There is a bit of a rose tinted view of staying in a relationship which is desperately unhappy to 'keep the family together' or of being a single parent (particularly without much of a support network).
People do not generally (not saying never but generally) end healthy relationships where they have children. People leave when they (and often their children) are mistreated and often to protect their children from awful environments.
I was in a financially, emotionally (and occasionally physically) abusive marriage. I hid it all from my children. They would tell you they were happier when their dad and I were together, despite the fact that they they really dislike spending time with him on his own. The truth is I spent my whole life organising them so they didn't trigger their dad and have him kick off. No friends over (theirs or mine). Never making what anyone else likes for tea. Never putting what anyone else wants on the TV. They don't remember all of that. Taking them for a 'surprise sleepover at nana's' when he came back from the pub, vomited and shat everywhere and passed out in the bathroom so nobody could use it. As they have got older (late teens) I am more open with them about why things ended.
When I was a single parent of 3, with no village to speak of (parents elderly and ill), none of my children ever got to do things on a 1 to 1 basis. If I was sick/ down there was noone to hold the fort and prevent that from effecting them (despite the superhuman effort that single parents have to put in when these things happen).
I met my DP 3 years after I split from their dad. We dated for a year before I introduced him to the kids. It was another 3 years before we moved in together as we wouldn't do that until we could move to a house with plenty of space for all the kids.
He is a loving supportive parent figure to them and me to my SC. Before we moved in together we talked about potential challenges and how we would deal with things.
There have been times when there have been various tensions between the children, in much the same way as I did in my bio family as a child and teen.
We set an example of a mutually supportive, loving and considerate relationship that my children would never otherwise have had.
Is the current blended family situation perfect?

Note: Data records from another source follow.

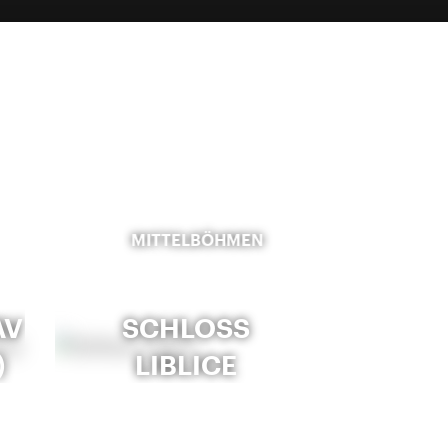
MITTELBÖHMEN
AV
SCHLOSS
)
LIBLICE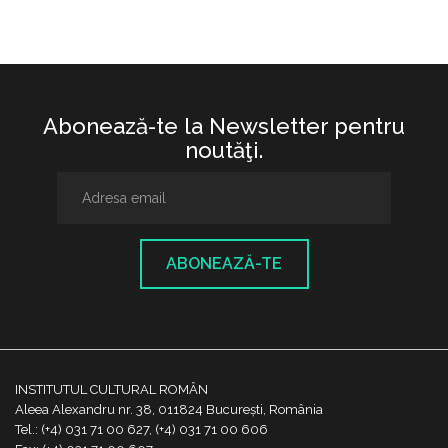
Abonează-te la Newsletter pentru
noutăţi.
ABONEAZĂ-TE
INSTITUTUL CULTURAL ROMÂN
Aleea Alexandru nr. 38, 011824 București, România
Tel.: (+4) 031 71 00 627, (+4) 031 71 00 606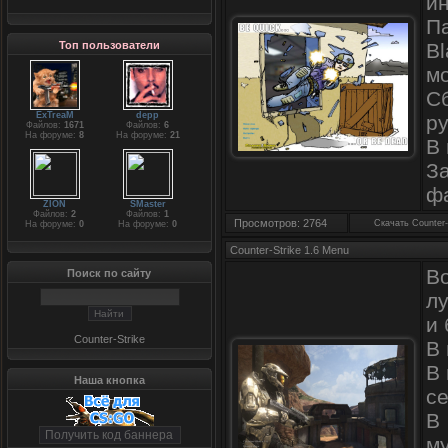
и
Па
Топ пользователи
B
м
С
ExTreaM
depp
р
Файлов:
1671
Файлов:
6
На форуме:
8
На форуме:
21
В 
З
ф
ZION
SMaster
Файлов:
2
Файлов:
1
Просмотров: 2764
Скачать Counter-
На форуме:
0
На форуме:
0
Counter-Strike 1.6 Menu
В
Поиск по сайту
л
и
Counter-Strike
В 
В
Наша кнопка
се
В
м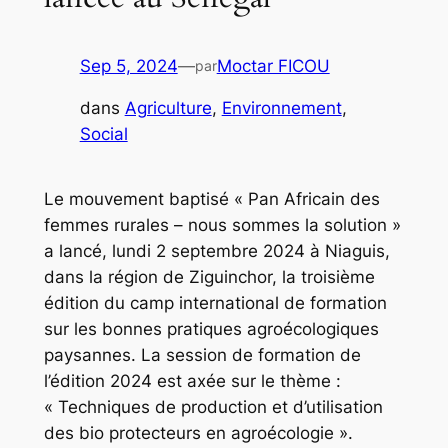
Sep 5, 2024
—
Moctar FICOU
par
dans
Agriculture
, 
Environnement
, 
Social
Le mouvement baptisé « Pan Africain des
femmes rurales – nous sommes la solution »
a lancé, lundi 2 septembre 2024 à Niaguis,
dans la région de Ziguinchor, la troisième
édition du camp international de formation
sur les bonnes pratiques agroécologiques
paysannes. La session de formation de
l’édition 2024 est axée sur le thème :
« Techniques de production et d’utilisation
des bio protecteurs en agroécologie ».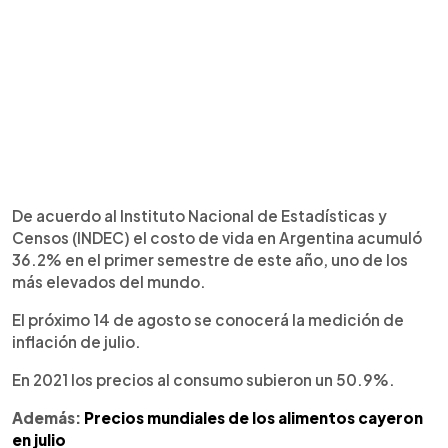
De acuerdo al Instituto Nacional de Estadísticas y
Censos (INDEC) el costo de vida en Argentina acumuló
36.2% en el primer semestre de este año, uno de los
más elevados del mundo.
El próximo 14 de agosto se conocerá la medición de
inflación de julio.
En 2021 los precios al consumo subieron un 50.9%.
Además:
Precios mundiales de los alimentos cayeron
en julio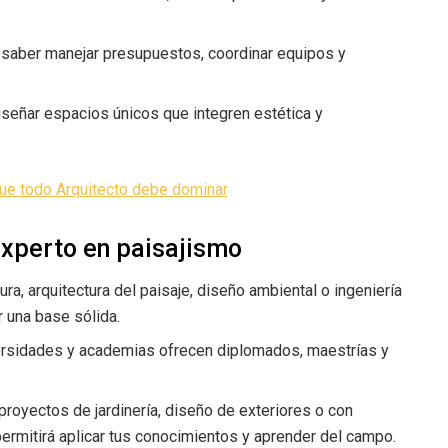
 saber manejar presupuestos, coordinar equipos y
iseñar espacios únicos que integren estética y
e todo Arquitecto debe dominar
experto en paisajismo
ura, arquitectura del paisaje, diseño ambiental o ingeniería
 una base sólida.
rsidades y academias ofrecen diplomados, maestrías y
proyectos de jardinería, diseño de exteriores o con
ermitirá aplicar tus conocimientos y aprender del campo.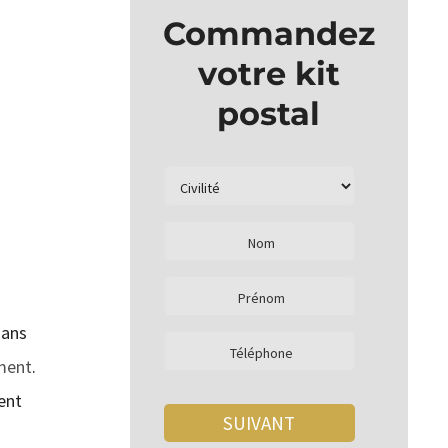
Commandez
votre kit
postal
dans
ement
.
ent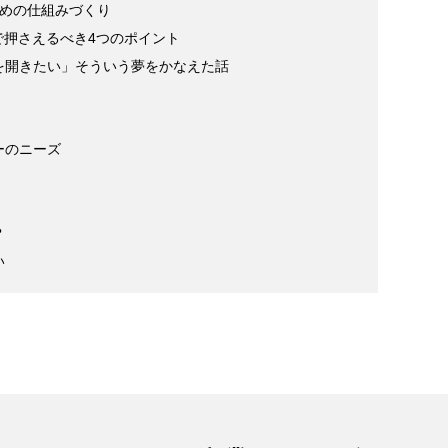
ための仕組みづくり
で押さえるべき4つのポイント
を開きたい」そういう夢をかなえた話
ーのニーズ
？
い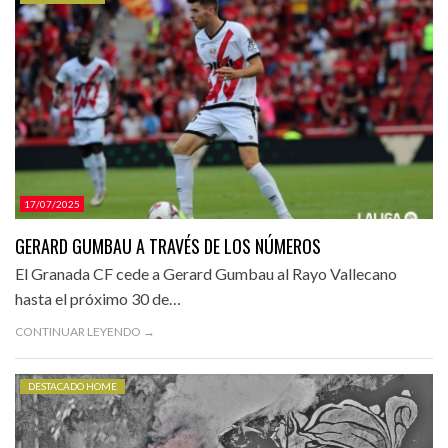
CATEGORÍAS.
17/07/2025
GERARD GUMBAU A TRAVÉS DE LOS NÚMEROS
El Granada CF cede a Gerard Gumbau al Rayo Vallecano
hasta el próximo 30 de…
CONTINUAR LEYENDO →
DESTACADO HOME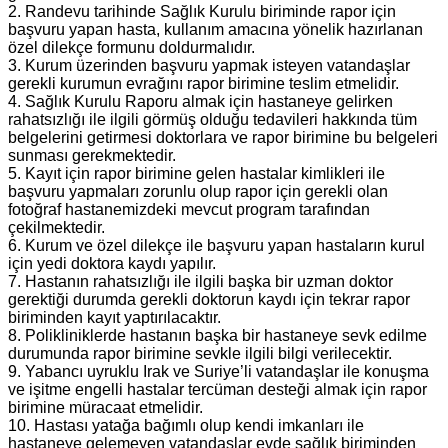
2. Randevu tarihinde Sağlık Kurulu biriminde rapor için
başvuru yapan hasta, kullanım amacına yönelik hazırlanan
özel dilekçe formunu doldurmalıdır.
3. Kurum üzerinden başvuru yapmak isteyen vatandaşlar
gerekli kurumun evrağını rapor birimine teslim etmelidir.
4. Sağlık Kurulu Raporu almak için hastaneye gelirken
rahatsızlığı ile ilgili görmüş olduğu tedavileri hakkında tüm
belgelerini getirmesi doktorlara ve rapor birimine bu belgeleri
sunması gerekmektedir.
5. Kayıt için rapor birimine gelen hastalar kimlikleri ile
başvuru yapmaları zorunlu olup rapor için gerekli olan
fotoğraf hastanemizdeki mevcut program tarafından
çekilmektedir.
6. Kurum ve özel dilekçe ile başvuru yapan hastaların kurul
için yedi doktora kaydı yapılır.
7. Hastanın rahatsızlığı ile ilgili başka bir uzman doktor
gerektiği durumda gerekli doktorun kaydı için tekrar rapor
biriminden kayıt yaptırılacaktır.
8. Polikliniklerde hastanın başka bir hastaneye sevk edilme
durumunda rapor birimine sevkle ilgili bilgi verilecektir.
9. Yabancı uyruklu Irak ve Suriye’li vatandaşlar ile konuşma
ve işitme engelli hastalar tercüman desteği almak için rapor
birimine müracaat etmelidir.
10. Hastası yatağa bağımlı olup kendi imkanları ile
hastaneye gelemeyen vatandaşlar evde sağlık biriminden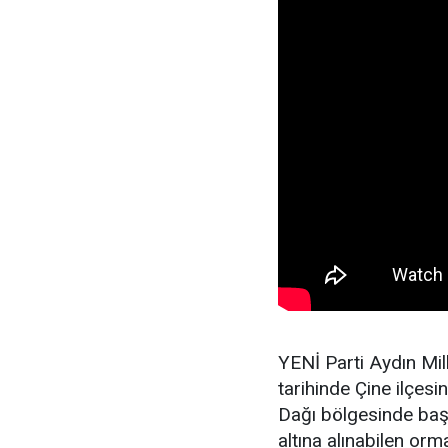
YENİ Parti Aydın Mi
tarihinde Çine ilçesi
Dağı bölgesinde baş
altına alınabilen or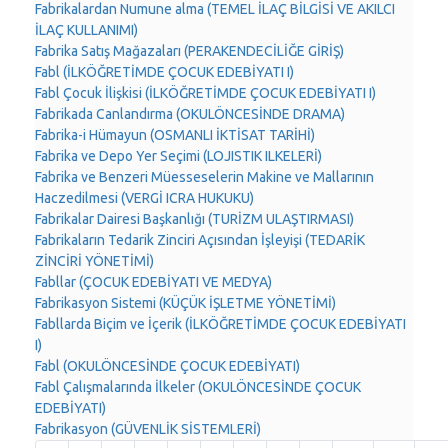
Fabrikalardan Numune alma (TEMEL İLAÇ BİLGİSİ VE AKILCI
İLAÇ KULLANIMI)
Fabrika Satış Mağazaları (PERAKENDECİLİĞE GİRİŞ)
Fabl (İLKÖĞRETİMDE ÇOCUK EDEBİYATI I)
Fabl Çocuk İlişkisi (İLKÖĞRETİMDE ÇOCUK EDEBİYATI I)
Fabrikada Canlandırma (OKULÖNCESİNDE DRAMA)
Fabrika-i Hümayun (OSMANLI İKTİSAT TARİHİ)
Fabrika ve Depo Yer Seçimi (LOJISTIK ILKELERİ)
Fabrika ve Benzeri Müesseselerin Makine ve Mallarının
Haczedilmesi (VERGİ ICRA HUKUKU)
Fabrikalar Dairesi Başkanlığı (TURİZM ULAŞTIRMASI)
Fabrikaların Tedarik Zinciri Açısından İşleyişi (TEDARİK
ZİNCİRİ YÖNETİMİ)
Fabllar (ÇOCUK EDEBİYATI VE MEDYA)
Fabrikasyon Sistemi (KÜÇÜK İŞLETME YÖNETİMİ)
Fabllarda Biçim ve İçerik (İLKÖĞRETİMDE ÇOCUK EDEBİYATI
I)
Fabl (OKULÖNCESİNDE ÇOCUK EDEBİYATI)
Fabl Çalışmalarında İlkeler (OKULÖNCESİNDE ÇOCUK
EDEBİYATI)
Fabrikasyon (GÜVENLİK SİSTEMLERİ)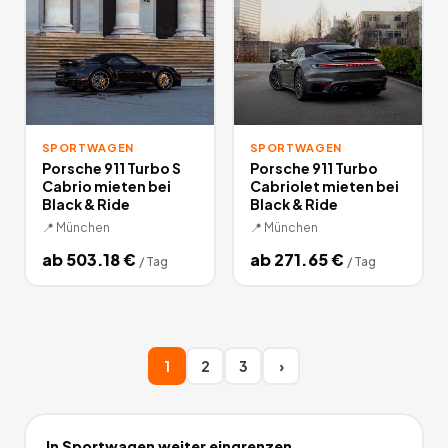
SPORTWAGEN
SPORTWAGEN
Porsche 911 Turbo S
Porsche 911 Turbo
Cabrio mieten bei
Cabriolet mieten bei
Black & Ride
Black & Ride
📍
München
📍
München
ab
503.18
€
ab
271.65
€
/
Tag
/
Tag
1
2
3
›
In
Sportwagen
weiter eingrenzen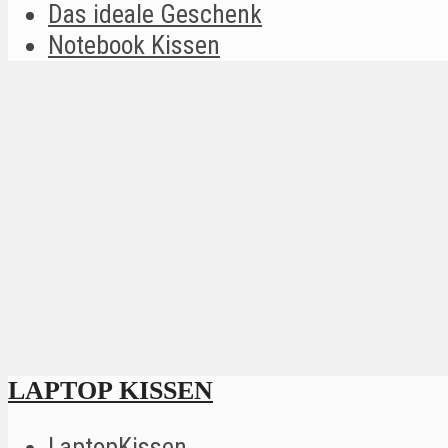
Das ideale Geschenk
Notebook Kissen
LAPTOP KISSEN
LaptopKissen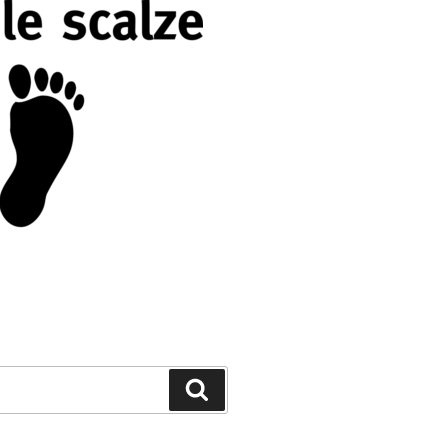
Cerca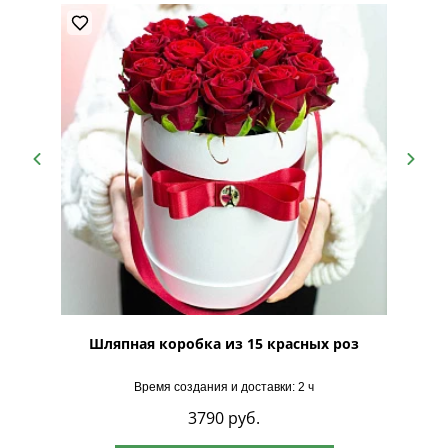
Лайн"
Шляпная коробка из 15 красных роз
Шляпна
Время создания и доставки: 2 ч
3790
руб.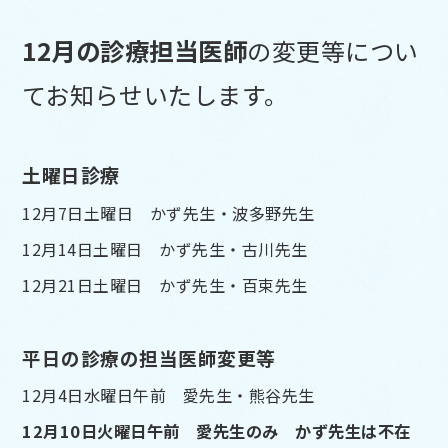
12
月の診療担当医師
の変更等につい
てお知らせいたします。
土曜日診療
12月7日土曜日 かず先生・波多野先生
12月14日土曜日 かず先生・古川先生
12月21日土曜日 かず先生・百束先生
平日の診療の担当医師変更等
12月4日水曜日午前 愛先生・熊谷先生
12月10日火曜日午前 愛先生のみ かず先生は不在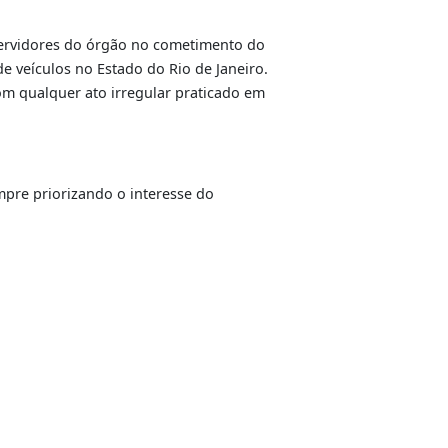
presentou a queixa de suspeita de clonagem.
permitir que ela seja devolvida ao real proprietário,
será destinado a leilão como sucata. O comprador da
ra seu nome.
 nota fiscal para checar a procedência do bem que
l ou motocicleta, e procure checar se o dono está, de
ticipação de servidores do órgão no cometimento do
e à clonagem de veículos no Estado do Rio de Janeiro.
mpactuando com qualquer ato irregular praticado em
r o cidadão.
Ouvidoria
ansações, sempre priorizando o interesse do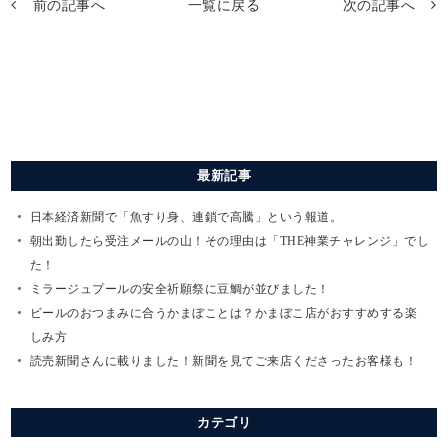
前の記事へ
一覧に戻る
次の記事へ
最新記事
日本経済新聞で「魚すり身、連鎖で高騰」という報道。
朝出勤したら受注メールの山！その理由は「THE神業チャレンジ」でし
た！
ミラージュプールの安全祈願祭に豆鯛が並びました！
ビールのおつまみに合うかまぼことは？かまぼこ店がおすすめする楽
しみ方
読売新聞さんに載りました！新聞を見てご来店くださったお客様も！
カテゴリ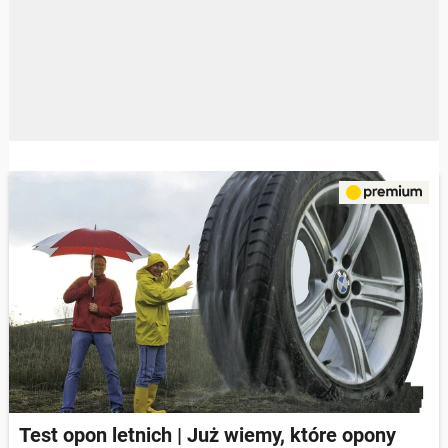
Test opon letnich | Już wiemy, które opony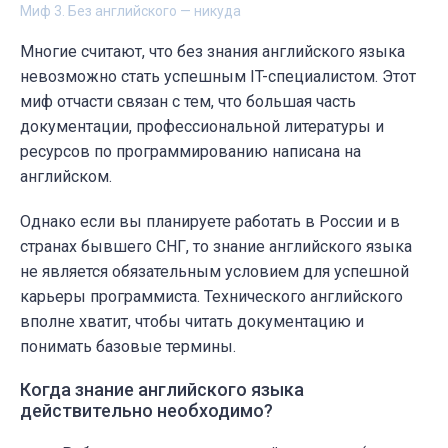
Миф 3. Без английского — никуда
Многие считают, что без знания английского языка
невозможно стать успешным IT-специалистом. Этот
миф отчасти связан с тем, что большая часть
документации, профессиональной литературы и
ресурсов по программированию написана на
английском.
Однако если вы планируете работать в России и в
странах бывшего СНГ, то знание английского языка
не является обязательным условием для успешной
карьеры программиста. Технического английского
вполне хватит, чтобы читать документацию и
понимать базовые термины.
Когда знание английского языка
действительно необходимо?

No. But no less so than the alternatives.
And it's fucking shitty for people in happy marriages to act as though people who get divorced do so on a whim with no thought for their kids and that all step parents are selfish individuals only interested in shagging their partner (not an insult ever leveled at married couples, although I see plenty of parents prioritising their spouse over their joint children).
It's just life, and people mostly trying their best.